「旅立ちの映画」コーダ あいのうた ブレミンさんの映画レビュー(感想・評価)
旅立ちの映画
同週にたくさん映画が上映してるのもあり、スルー候補だったのですが、SNSで話題になっていたり、興行面でかなり健闘しているのもあり劇場に足を運ぶことにしました。久々に口コミが原動力になりました。
とっても面白かったです。アカデミー賞候補の名は伊達じゃない。
まず役者陣の演技の豊かさが素晴らしいです。特にエミリア・ジョーンズが凄い。頼りない声からの、発声を得て力強い声への移り変わりが見事で、鳥肌が立ちまくるほどの衝撃を受けました。普段のにこやかな少女の顔、恋にときめいている顔、家族との確執、家族との愛情を確かめる時の顔と、動きではなく表情でそのシーンごとに彼女の魅力が発揮されていたのも印象的です。家族4人のうち3人が聾唖者で、実際の役者の方々も聾唖者を起用するという徹底ぷり。前作でどうもその点が批判されていたようですが、いざ起用するとなるとなかなか難しい問題だとは思いますが、それでも違和感なく映画になっており、手話で下ネタを表現する際も面白さがきちんと伝わってきました。

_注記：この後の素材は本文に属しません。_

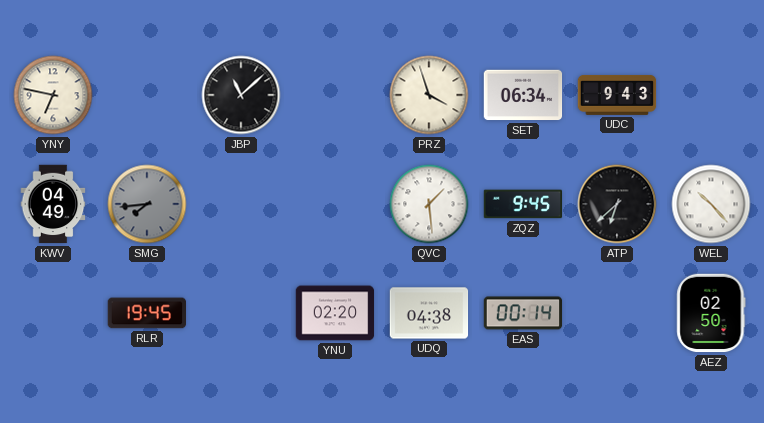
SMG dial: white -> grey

聾唖者の方々と感覚を共有しているかのようなシーンがとても斬新で、そのシーンだけ娘が歌っているのに歌が全く聞こえないという恐怖と同時に、周りの人々が笑ったり手を叩いたりでその歌の素晴らしさを知るという表現方法がとても楽しかったです。
ルビーの才能を見込み教えるV先生がまたいいキャラクターで、厳しい先生ではあるけれど、根は優しくてとことん教えてくれて、ピンチの際には駆けつけてくれるし、手話の勉強を少しして会話に取り込んだり(ファ○クできて光栄ですという特大級のミスをやらかしますが笑)と、とても愛すべきキャラクターでした。
無事大学に合格し、ルビーを見送る際に家族が程よいいつもの距離感を保ちつつも、どこか寂しそうな姿。自分も実家を出る際はそのような感じだったのでとても懐かしい気分になりました。最後は家族全員で抱きしめ合って旅立つという、旅立ち映画として最高の幕引きでした。これからの彼女の未来もこっそり見ていきたいなと思う作品でした。これからも色々な国でリメイクされそうな雰囲気です。製作陣、役者陣の皆様お疲れ様でした。